The Declaration of Independence guaranteed Americans the right to pursue happiness, and we haven’t stopped looking for it since. But despite the college courses, research labs and countless self-help books dedicated to that search, only 33% of Americans actually said they were happy in a 2017 survey.
A new paper may help explain why: We’re trying too hard.
The research, published in the journal Emotion, found that overemphasizing happiness can make people more likely to obsess over failure and negative emotions when they inevitably do happen, bringing them more stress in the long run.
“Happiness is a good thing, but setting it up as something to be achieved tends to fail,” explains co-author Brock Bastian, a social psychologist at the University of Melbourne School of Psychological Sciences in Australia, in an email to TIME. “Our work shows that it changes how people respond to their negative emotions and experiences, leading them to feel worse about these and to ruminate on them more.”
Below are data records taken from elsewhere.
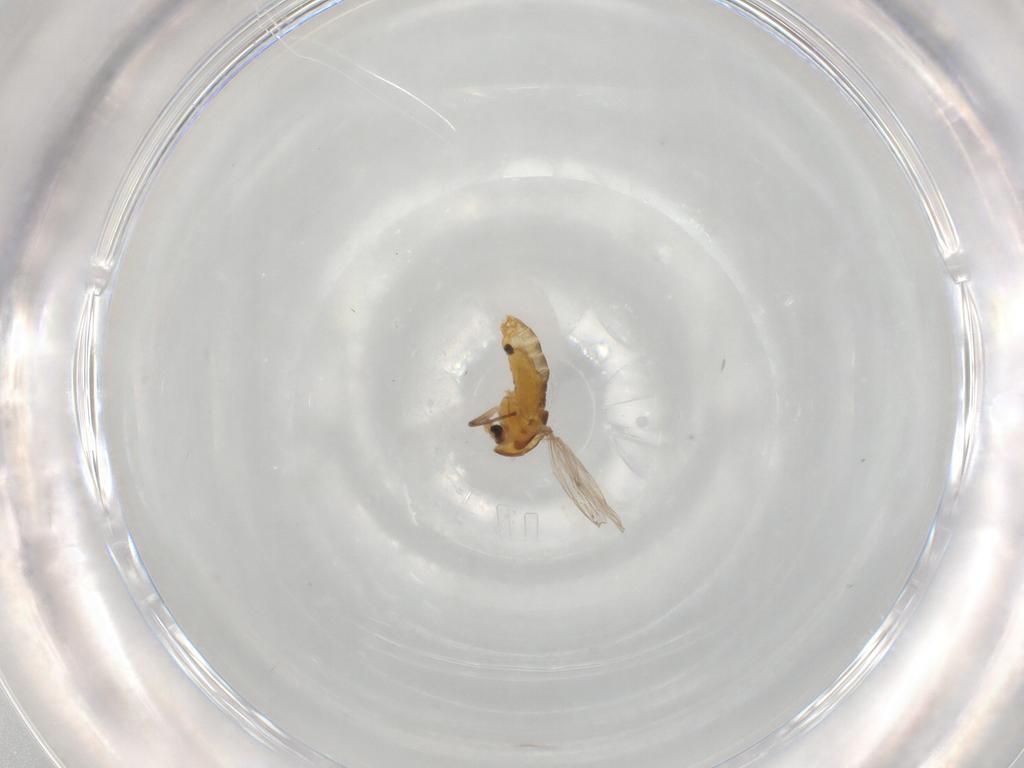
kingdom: Animalia
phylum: Arthropoda
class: Insecta
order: Diptera
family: Chironomidae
The study involved two separate experiments. In the first, a group of Australian psychology students were asked to solve 35 anagrams in three minutes — but, unbeknownst to them, 15 couldn’t be solved. Thirty-nine of the students completed this task in a room decorated with motivational posters, notes and books. The proctor in this room was also told by the experimenters to speak cheerfully, and to off-handedly mentioned the importance of happiness. Meanwhile, another 39 students completed the same test in a neutral room, with a neutral proctor. A third group of 38 students completed a solvable task in a room that emphasized happiness similarly to the first room.
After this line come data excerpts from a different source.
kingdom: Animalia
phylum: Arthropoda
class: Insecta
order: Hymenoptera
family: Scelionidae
Afterward, the researchers asked all students to do a breathing exercise, during which they were periodically asked about their thoughts. Compared to the other two groups, students who performed the impossible task in the “happiness room” were more likely to think back to their failure and get stuck on these negative thoughts, which was in turn associated with feeling more negative emotions. Those who completed the impossible task in the neutral room and those who completed the solvable task in the happiness room did not differ significantly in how much they thought back to the exercise.
In a second experiment, the researchers asked about 200 American adults how often they experienced and thought about negative emotions, as well as their views on how society perceives those emotions. Participants who said they felt like society expects them to be happy, or looks down on emotions such as anxiety and depression, were more likely than other respondents to stress about feeling negative emotions, and to experience reductions in well-being and life satisfaction as a result.
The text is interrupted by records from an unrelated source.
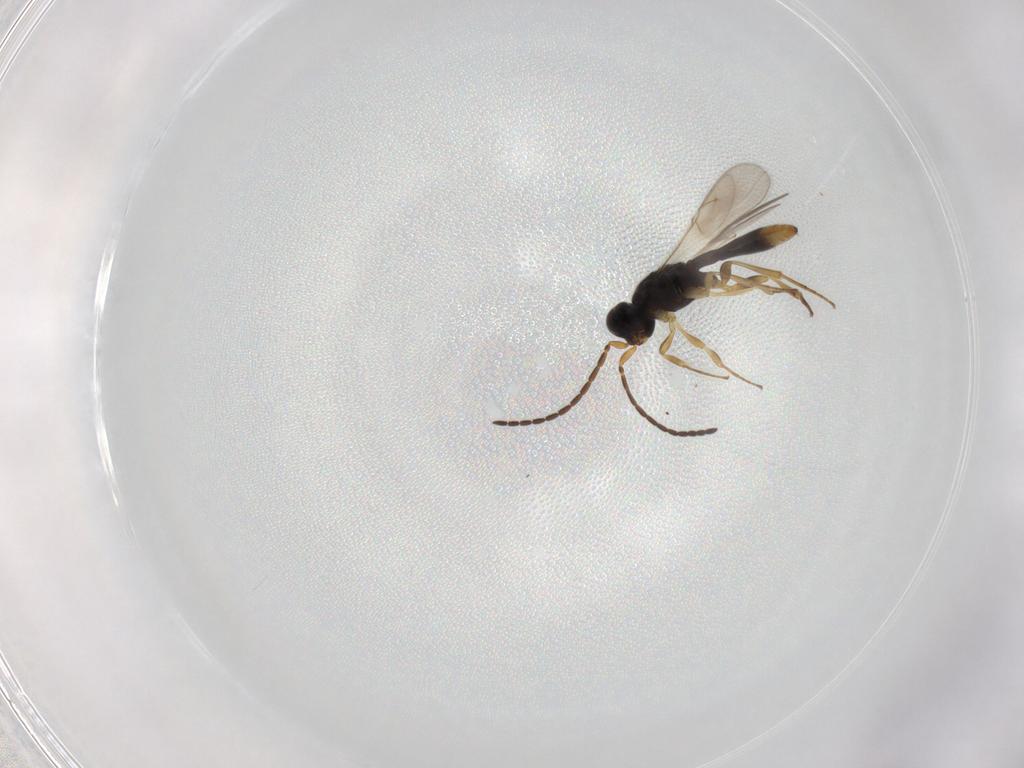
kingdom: Animalia
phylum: Arthropoda
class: Insecta
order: Hymenoptera
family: Scelionidae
“When people place a great deal of pressure on themselves to feel happy, or think that others around them do, they are more likely to see their negative emotions and experiences as signals of failure,” Bastian says. “This will only drive more unhappiness.”
Bastian says the study isn’t a condemnation of trying to be happy; rather, it underscores the importance of knowing and accepting that feeling unhappy sometimes is just as normal and healthy.
“The danger of feeling that we should avoid our negative experiences is that we respond to them badly when they do arise,” Bastian says. “We have evolved to experience a complex array of emotional states, and about half of these are unpleasant. This is not to say they are less valuable, or that having them detracts from our quality of life.”
In fact, recent research has suggested that experiencing negative emotions can ultimately boost happiness, and another new study finds that stressful or unpleasant situations may help people process bad news. Bastian also adds that failure can be invaluable for learning and growth.
“Failure is critical to innovation, learning and progress,” he says. “Every successful organization knows that failure is part of the road to success, so we need to know how to respond well to failure.”
Doing so will likely take a culture change. A society that embraces messy emotions and experiences, Bastian says, is one that is poised for better mental health.